El cuchillo penetraba en el dedo chirriando tan horriblemente que me arrancó un jadeo. Miré las sandalias verdes y aspiré profundamente. Durante un segundo se hizo un silencio total. Después Jan-Johan chilló tan fuerte que nunca antes había oído algo similar. Me tapé los oídos y aun así resultaba insoportable.
Cuatro veces tuvo Sofie que apretar el cuchillo; era muy difícil acertar con él revolviéndose de aquel modo. La tercera y la cuarta vez miré. A pesar de todo era interesante ver cómo el dedo se convertía en una hilacha y un muñón. Después todo se cubrió de sangre; fue acertado haber mandado afuera a la guapa Rosa porque hubo mucha sangre.
Había durado una eternidad y acabó en seco.
Sofie se incorporó despacio, secó el cuchillo con una mano de serrín y lo clavó en la madera donde había estado. Las manos se las secó en el pantalón tejano.
—Ya está —dijo y se volvió para recoger el dedo.

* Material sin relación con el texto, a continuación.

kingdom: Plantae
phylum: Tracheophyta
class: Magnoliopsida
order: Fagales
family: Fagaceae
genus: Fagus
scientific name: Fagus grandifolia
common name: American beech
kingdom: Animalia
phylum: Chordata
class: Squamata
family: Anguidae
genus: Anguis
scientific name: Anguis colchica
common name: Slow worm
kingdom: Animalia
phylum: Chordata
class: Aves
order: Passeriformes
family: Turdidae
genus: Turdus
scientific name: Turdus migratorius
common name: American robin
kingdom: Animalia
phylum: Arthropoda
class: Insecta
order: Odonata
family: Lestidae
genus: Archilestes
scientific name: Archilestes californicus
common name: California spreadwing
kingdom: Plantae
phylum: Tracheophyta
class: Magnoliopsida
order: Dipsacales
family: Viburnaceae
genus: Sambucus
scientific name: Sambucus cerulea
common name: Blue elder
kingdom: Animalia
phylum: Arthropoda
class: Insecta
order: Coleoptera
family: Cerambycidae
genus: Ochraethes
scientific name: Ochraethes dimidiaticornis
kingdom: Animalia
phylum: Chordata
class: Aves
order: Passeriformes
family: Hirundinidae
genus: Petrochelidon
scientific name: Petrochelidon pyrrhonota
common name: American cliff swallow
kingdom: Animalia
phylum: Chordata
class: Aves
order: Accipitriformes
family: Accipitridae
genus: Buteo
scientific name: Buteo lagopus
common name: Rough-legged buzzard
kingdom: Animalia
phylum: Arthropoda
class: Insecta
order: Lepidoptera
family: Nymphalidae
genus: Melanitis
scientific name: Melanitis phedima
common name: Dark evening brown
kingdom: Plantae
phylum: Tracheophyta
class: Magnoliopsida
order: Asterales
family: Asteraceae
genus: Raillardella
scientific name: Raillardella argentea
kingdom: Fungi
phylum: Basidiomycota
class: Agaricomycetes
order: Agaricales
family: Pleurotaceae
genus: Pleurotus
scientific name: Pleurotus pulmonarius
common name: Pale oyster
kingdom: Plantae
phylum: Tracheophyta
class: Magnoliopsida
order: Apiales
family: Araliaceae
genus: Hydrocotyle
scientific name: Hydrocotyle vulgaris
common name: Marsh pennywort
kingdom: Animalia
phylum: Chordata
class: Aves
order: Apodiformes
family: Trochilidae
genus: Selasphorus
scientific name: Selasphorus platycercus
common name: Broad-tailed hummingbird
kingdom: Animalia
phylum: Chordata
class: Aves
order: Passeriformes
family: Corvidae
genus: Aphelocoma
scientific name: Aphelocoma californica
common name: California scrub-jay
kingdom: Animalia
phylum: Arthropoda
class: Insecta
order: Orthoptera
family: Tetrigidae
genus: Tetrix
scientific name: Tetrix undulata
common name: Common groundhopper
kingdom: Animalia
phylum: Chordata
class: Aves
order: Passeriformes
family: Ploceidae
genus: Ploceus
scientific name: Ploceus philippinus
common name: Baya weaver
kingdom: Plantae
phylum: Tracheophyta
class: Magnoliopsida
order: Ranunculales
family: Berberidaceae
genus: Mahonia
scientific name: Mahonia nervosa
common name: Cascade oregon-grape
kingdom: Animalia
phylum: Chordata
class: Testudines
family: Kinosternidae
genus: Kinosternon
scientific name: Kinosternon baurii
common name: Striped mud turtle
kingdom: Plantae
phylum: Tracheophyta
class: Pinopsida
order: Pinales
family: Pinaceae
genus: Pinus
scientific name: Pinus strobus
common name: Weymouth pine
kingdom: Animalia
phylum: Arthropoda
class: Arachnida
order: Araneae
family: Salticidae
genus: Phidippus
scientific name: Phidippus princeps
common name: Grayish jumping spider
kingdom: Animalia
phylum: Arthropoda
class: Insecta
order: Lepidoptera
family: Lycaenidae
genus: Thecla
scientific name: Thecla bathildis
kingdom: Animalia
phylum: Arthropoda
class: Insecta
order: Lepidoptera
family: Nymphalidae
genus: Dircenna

Lady Guillermo y Maiken le hicieron un vendaje provisional a la mano, el piadoso Kai acercó la carretilla de los periódicos y cuando a Jan-Johan le fallaron las piernas, el gran Hans lo trasladó afuera y lo subió a la carretilla.
Jan-Johan sollozaba tanto que casi no podía tomar aire para respirar y había aparecido una gran mancha marrón y maloliente por detrás de sus pantalones.
—¡Recuerda que tú eres el siguiente que escogerá! —gritó Ole para animarlo un poco, aunque no hubiera un siguiente.
A menos que se pensara en Pierre Anthon.
El piadoso Kai puso en marcha la bicicleta y la carretilla de los periódicos triscaba ágil detrás, alejándose del lugar con el sollozante Jan-Johan.